The Big Four have already begun managing public expectations, with leadership responding to the announcement in measured but non-committal terms. Deloitte's spokesperson welcomed the engagement opportunity, while EY's Oceania CEO expressed support for options that strengthen professional trust. PwC characterised the review as a chance to rebuild industry credibility following its own transformation efforts. KPMG, currently defending against whistleblower allegations, remained silent. Their selective enthusiasm suggests these firms recognise that some form of change is politically inevitable, but they are hedging against options that would prove most disruptive to their business models—particularly structural separation, which could reduce profitability by forcing divestiture of lucrative consulting arms.
For Malaysia and the Southeast Asian region, Australia's potential regulatory overhaul carries instructive implications. The Big Four operate extensively throughout the region, auditing major corporations and advising governments on fiscal policy. If Australia implements stricter oversight, international standards for these firms may gradually tighten, potentially affecting how they operate across borders. Malaysian regulators monitoring this development may find that tougher Australian rules establish benchmarks that eventually influence regional approaches. Additionally, Malaysia's own accounting and audit profession could benefit from studying which separation models prove most effective at restoring confidence without unduly constraining competition or innovation.

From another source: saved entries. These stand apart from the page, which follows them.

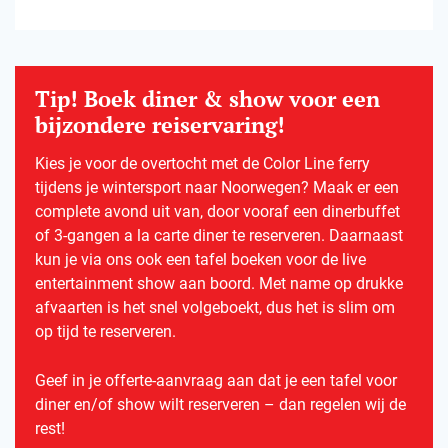
Tip! Boek diner & show voor een
bijzondere reiservaring!
Kies je voor de overtocht met de Color Line ferry
tijdens je wintersport naar Noorwegen? Maak er een
complete avond uit van, door vooraf een dinerbuffet
of 3-gangen a la carte diner te reserveren. Daarnaast
kun je via ons ook een tafel boeken voor de live
entertainment show aan boord. Met name op drukke
afvaarten is het snel volgeboekt, dus het is slim om
op tijd te reserveren.
Geef in je offerte-aanvraag aan dat je een tafel voor
diner en/of show wilt reserveren – dan regelen wij de
rest!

The consultation period extending to August 12 sets a deadline for public submissions and firm responses, but the government's direction appears settled. Barbara Pocock, a Greens senator who has campaigned persistently for regulatory reform, called for urgent implementation rather than further delay, noting that previous parliamentary inquiries had already identified solutions that remain unimplemented. This political pressure reflects broader public frustration with an accounting sector that, despite its critical role in market regulation, appears to have escaped meaningful accountability. The Treasury's options paper essentially validates the concerns raised in those earlier inquiries, suggesting the government has finally committed to translating recommendations into legislation.
What distinguishes this intervention from previous regulatory initiatives is the willingness to contemplate structural change rather than merely procedural tightening. Capping partnerships and introducing federal oversight would represent genuine constraints on how the Big Four structure their operations, whereas previous reforms have often amounted to enhanced reporting or compliance frameworks that leave business models intact. This more forceful approach suggests the Australian government believes incremental reforms have failed and that only fundamental realignment of incentives will restore confidence. Whether all proposed options reach legislation remains uncertain, but the fact that structural separation is being seriously examined indicates the government sees the current arrangement as fundamentally compromised.